Vorliegender Text:
• • • • •
Dänemark, Großbritannien und Irland hatten sich nur eingeschränkt an der Justiziellen Zusammenarbeit in Zivilsachen beteiligt.

Großbritannien und Irland hatten bzw. haben jeweils ein Opt-in-Recht für die Maßnahmen, die im Bereich der justiziellen Zusammenarbeit in Zivilsachen ergehen (Protokoll über die Position des Vereinigten Königreiches und Irlands im Anhang zum Vertrag über die Europäische Union und im Anhang zum Vertrag zur Gründung der Europäischen Gemeinschaft). Die beiden Länder haben auch öfters von diesem Recht Gebrauch gemacht (Erwägungsgrund 45 Rom I-VO und dazugehörende Fn., Erwägungsgrund 39 Rom II-VO, Erwägungsgrund 20 EuGVVO a.F., Erwägungsgrund 40 EuGVVO n.F.).
• • • • •
Aufgabe 1:
Beantworten Sie anhand des Textes zur justiziellen Zusammenarbeit in Zivilsachen diese Fragen:
(a) Welche drei Staaten haben sich nur eingeschränkt an dieser Zusammenarbeit beteiligt?
(b) Welches Recht steht Großbritannien und Irland jeweils für die Maßnahmen in diesem Bereich zu?
(c) Welcher Erwägungsgrund der Rom II-VO wird genannt?
Aufgabe 2: Führen Sie den Text zur justiziellen Zusammenarbeit in Zivilsachen im Anschluss an seinen letzten Satz weiter.

Bereitgestelltes Material:
• • • • •
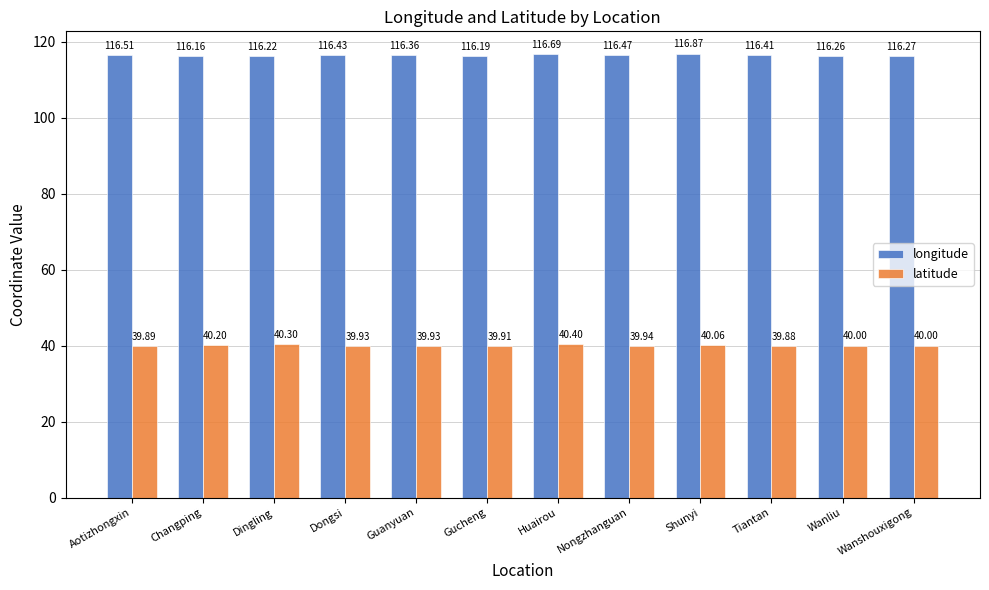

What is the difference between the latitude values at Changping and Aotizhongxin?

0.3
• • • • •
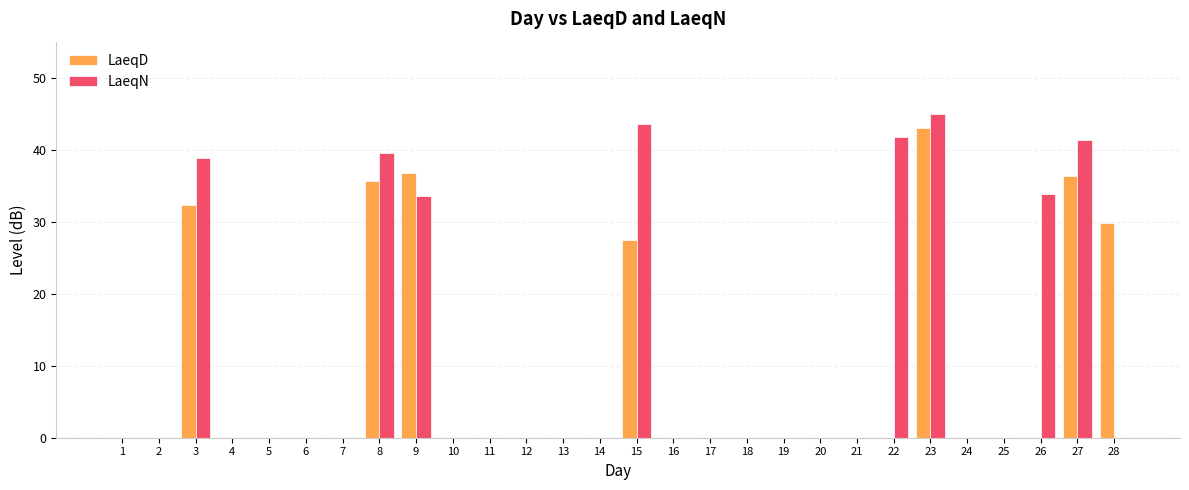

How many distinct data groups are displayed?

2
• • • • •
Antwort 1:
(a) Dänemark, Großbritannien und Irland
(b) Ein Opt-in-Recht
(c) Erwägungsgrund 39

Antwort 2:
Das Protokoll über die Position Dänemarks im Anhang zum Vertrag über die Europäische Union und im Anhang zum Vertrag über die Gründung der Europäischen Gemeinschaft sieht dagegen kein Opt-in-Recht vor. Die Sonderstellung Dänemarks datiert seit 1992, als das dänische Volk im Rahmen eines Referendums dem Vertrag von Maastricht nicht zugestimmt hat. Erst nachdem die Gemeinschaft dem Königreich bestimmte Vorbehalte gewährt hatte, stimmte das dänische Volk 1994 dem Vertrag von Maastricht zu. Wenn der Mitgliedstaat nun an bestimmten Aspekten der justiziellen Zusammenarbeit teilnehmen will, muss er ein Abkommen mit der Gemeinschaft bzw. der EU schließen. Dies hat Dänemark z.B. für die Anwendung der EuGVVO (auch der Novellierung) gemacht, nicht jedoch (bislang?) für die Rom I- und Rom II-Verordnungen.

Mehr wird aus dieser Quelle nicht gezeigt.